* **To do**
Every line from the one that includes "laptop: present [254,152,359,236]" to the end of the entries should be written out exactly, with the first and last included.

* **Data for processing**
════
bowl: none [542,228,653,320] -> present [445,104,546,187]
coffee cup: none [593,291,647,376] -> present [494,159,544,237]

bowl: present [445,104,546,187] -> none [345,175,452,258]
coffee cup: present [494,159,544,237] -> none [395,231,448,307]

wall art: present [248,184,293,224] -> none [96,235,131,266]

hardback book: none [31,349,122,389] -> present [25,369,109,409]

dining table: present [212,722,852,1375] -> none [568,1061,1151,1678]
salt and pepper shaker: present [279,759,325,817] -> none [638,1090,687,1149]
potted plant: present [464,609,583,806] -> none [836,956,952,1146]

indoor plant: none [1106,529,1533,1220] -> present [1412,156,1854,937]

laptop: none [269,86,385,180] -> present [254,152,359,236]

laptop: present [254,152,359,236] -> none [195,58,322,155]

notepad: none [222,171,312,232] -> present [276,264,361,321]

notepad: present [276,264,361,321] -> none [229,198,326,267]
════
* **Task solution**
laptop: present [254,152,359,236] -> none [195,58,322,155]

notepad: none [222,171,312,232] -> present [276,264,361,321]

notepad: present [276,264,361,321] -> none [229,198,326,267]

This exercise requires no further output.